Background: Plantago asiatica has been traditionally used for traditional medicine around East Asia. Plantamajoside (PM), which is isolated from this plant, is known for biological properties including anti-inflammation and antioxidant activity. To demonstrate the biological activity of PM against endothelial dysfunction induced by advanced glycation end-products (AGEs), a cellular inflammatory mechanism system was evaluated in human umbilical vein endothelial cells (HUVECs).
Methods: We obtained PM through previous research in our laboratory. We formed the AGEs from bovine serum albumin with glyceraldehyde in the dark for seven days. To confirm the modulation of the inflammatory mechanism in endothelial dysfunction, we quantified the various pro-inflammatory cytokines and endothelial dysfunction-related proteins in the HUVECs with Western blotting and with real-time and quantitative real-time polymerase chain reactions.

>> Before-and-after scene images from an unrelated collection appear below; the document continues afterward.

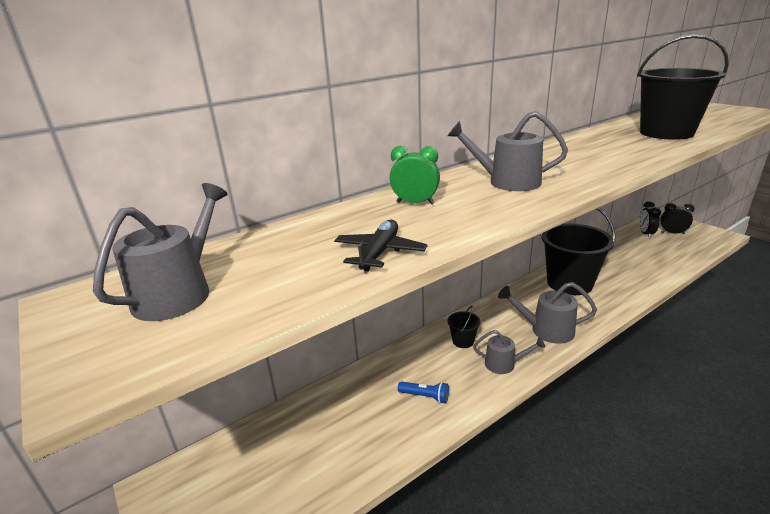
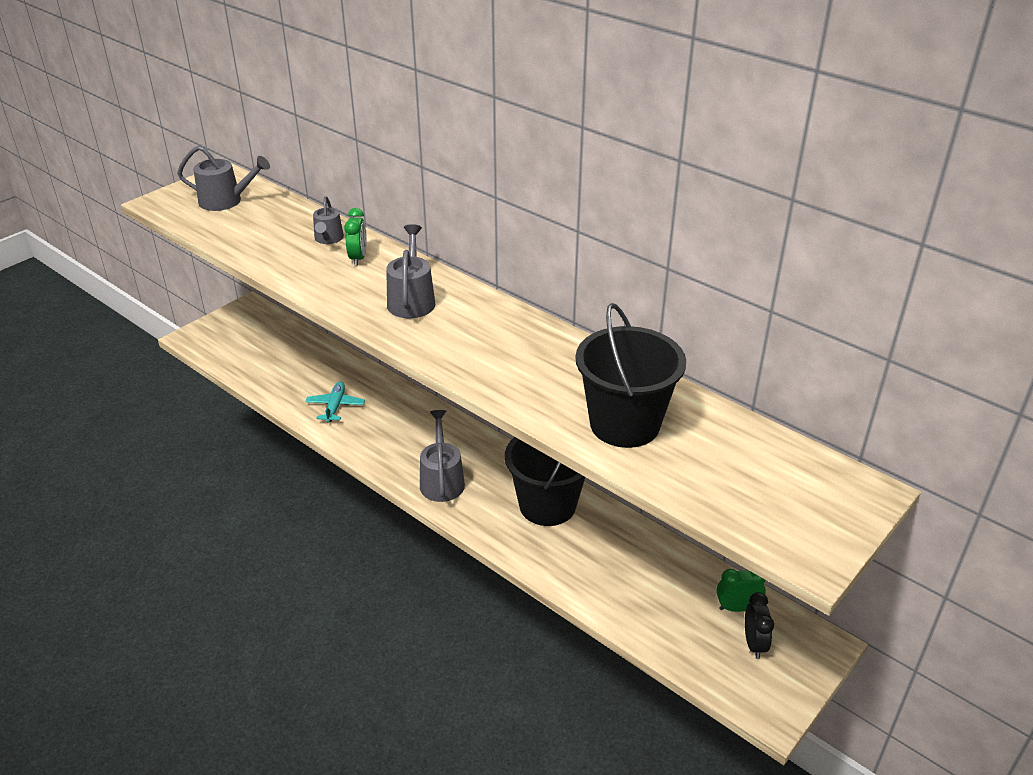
camera: 75 degrees right, 10 degrees up
black plane [334,220,427,272] -> none
blue flashlight [398,381,449,404] -> turquoise plane [305,381,365,422]
black bucket [447,306,480,348] -> none
grey watering can [473,330,545,374] -> grey watering can moved to [313,196,344,244]
black clock [640,201,661,238] -> green clock [716,569,766,612]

Results: Co-treatment with PM and AGEs significantly suppressed inflammatory cytokines and adhesion molecule expression. Moreover, the PM treatment for down-regulated inflammatory signals and blocked monocyte adhesion on the HUVECs.
Conclusions: Theses results demonstrated that PM, as a potential natural compound, protects AGE-induced endothelial cells against inflammatory cellular dysfunction.
Keywords: Adhesion molecule; Advanced glycation end-products; Endothelial dysfunction; Monocyte adhesion; Plantamajoside.